Chances are that very few in Chennai have been to Collettpet. Most vehicles whizz past on the Tiruvottriyur High Road towards the industrial establishments up north. Wandering around the remarkably ugly locality today, for it is full of the most terribly constructed wedding halls, tenements, shops and markets, there is very little that you can trace to its origins. But the street names do point to a rich past. Sannadhi Street is in the middle, leading directly to the temple at the western extremis. At its opposite end, now separated from it by bustling Tiruvottriyur High Road is Market Lane, which leads to the sea. Branching off Sannadhi Street are Vanniyar and Chetty Streets (the regulation banning caste names has not yet been imposed on Collettpet and this is perhaps to the good as all the thoroughfares here would then be reduced to nameless streets) thereby indicating the castes that settled here.

More important is Jandrayar Street, for it tells us something of the weaving past of Collettpet. The Jandras, recognised as a caste now, are traditional weavers from Andhra and as early as the 1680s, Elihu Yale was taking steps to get them to settle in Madras. Collet evidently achieved that. Jandravaru Street would have been its original name and it is now corrupted to Jandrayar Street.

In keeping with its central position in the colony, the Perumal temple has four broad Mada Streets. There are two inner streets that hug the temple walls and these are the North and South Prakaram Streets. The temple faces east and has fronting it a beautiful four-pillared mandapam built in true copy of the Vijayanagar style. The small gopuram that Viraraghava built was demolished a couple of years ago and work is in slow progress on a larger rajagopuram. The temple courtyard has another four-pillared mandapam similar in style to the one outside. There are four sanctums, the biggest being for Kalyana Varadaraja. A stone forecourt has a human figurine in a supplicating posture on one of its pillars. Could this be Viraraghava? The Varadaraja sanctum is flanked by those to Perundevi Thayar and Andal. The latter’s wall has many exam roll numbers scribbled on it, it being a local tradition that the deity helps you to pass. A fourth sanctum, at right angles to the other three, is to Lord Rama. There are smaller sub-shrines to Vaishnavite Acharyas and a modern one to the nine planets. The temple has a tank within the premises, but devoid of water. A stone inscription in Telugu within the temple has it that the vahanamandapam (store house for processional icons), built by Sri Tava Ramanujam Chetty, the son of Venkataraghavulu Chetty, was completed on March 16, 1924. The deities do not have processions now.

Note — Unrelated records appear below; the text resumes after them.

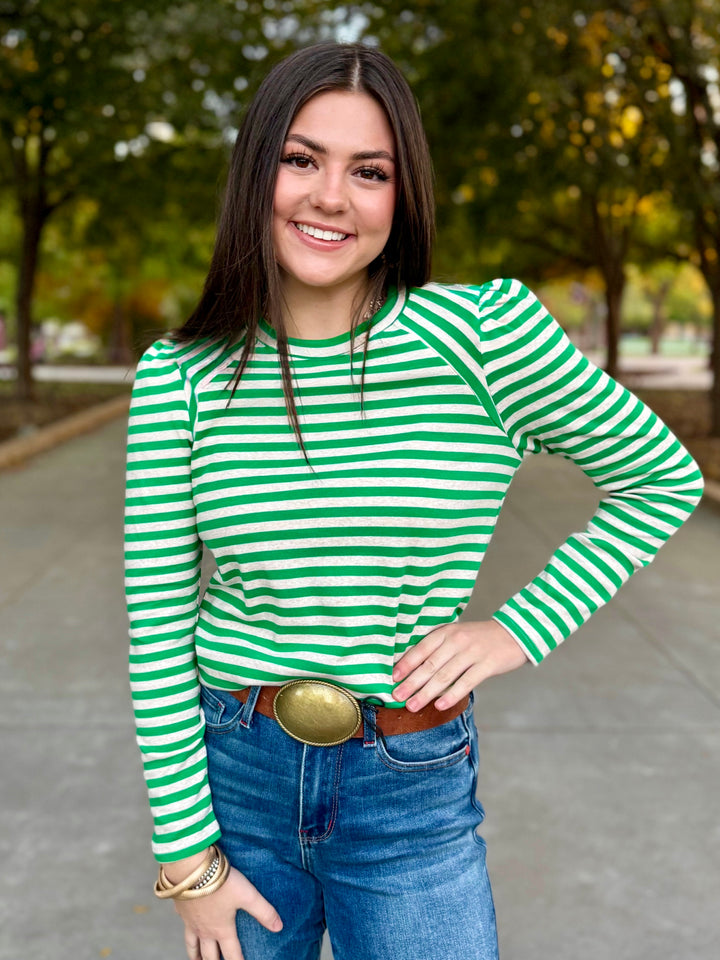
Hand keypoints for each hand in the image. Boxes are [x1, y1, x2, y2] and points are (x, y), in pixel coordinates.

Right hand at [172, 864, 281, 959]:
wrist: (190, 869)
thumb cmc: (220, 883)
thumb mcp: (247, 895)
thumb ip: (263, 911)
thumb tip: (279, 927)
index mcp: (222, 929)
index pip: (232, 954)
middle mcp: (205, 930)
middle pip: (209, 955)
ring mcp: (190, 921)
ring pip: (192, 945)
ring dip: (196, 956)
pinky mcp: (181, 909)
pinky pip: (184, 926)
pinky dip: (187, 933)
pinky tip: (187, 927)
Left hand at [392, 619, 528, 711]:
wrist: (514, 633)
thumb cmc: (479, 638)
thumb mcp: (457, 634)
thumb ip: (439, 648)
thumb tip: (414, 669)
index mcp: (447, 632)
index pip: (421, 649)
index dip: (406, 664)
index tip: (392, 678)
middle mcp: (457, 641)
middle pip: (430, 665)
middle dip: (411, 683)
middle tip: (396, 697)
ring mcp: (472, 653)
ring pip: (444, 676)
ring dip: (426, 693)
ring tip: (412, 705)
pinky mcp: (487, 665)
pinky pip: (466, 683)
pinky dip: (451, 695)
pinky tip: (440, 706)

In the mid 19th century, Collettpet became a holiday home for the wealthy Arya Vaisyas of George Town. The Calavala and Chimata families in particular had garden houses here. The former were the owners of King & Co. while the latter ran (and still run) Curzon & Co., their kinsmen doing business under the name of Wenlock & Co. In an account of the place, C. Seshachalam Chetty wrote of how it was full of traditional houses with open courtyards and coconut trees. Under the Arya Vaisyas, the arts flourished in Collettpet. Musicians and dancers performed regularly here. A family in residence was that of the eminent musician ‘Tiger’ Varadachariar. In a radio talk given in the 1940s, Tiger reminisced about Collettpet as an atelier and as to how it played an important role in him becoming a musician. His elder brother K.V. Srinivasa Iyengar within a very short life managed to compile one of the best collections of Tyagaraja’s works and publish them. Tiger’s younger brother ‘Puliyodharai’ Krishnamachariar was trained in music thanks to the munificence of the Chimata family and later became a well-known composer. Many of his songs are dedicated to the Kalyana Varadaraja Temple.

Walking around Collettpet today you can only wonder if all this happened. Seshachalam’s idyll has vanished. It is clearly a colony that was once a landmark, now forgotten.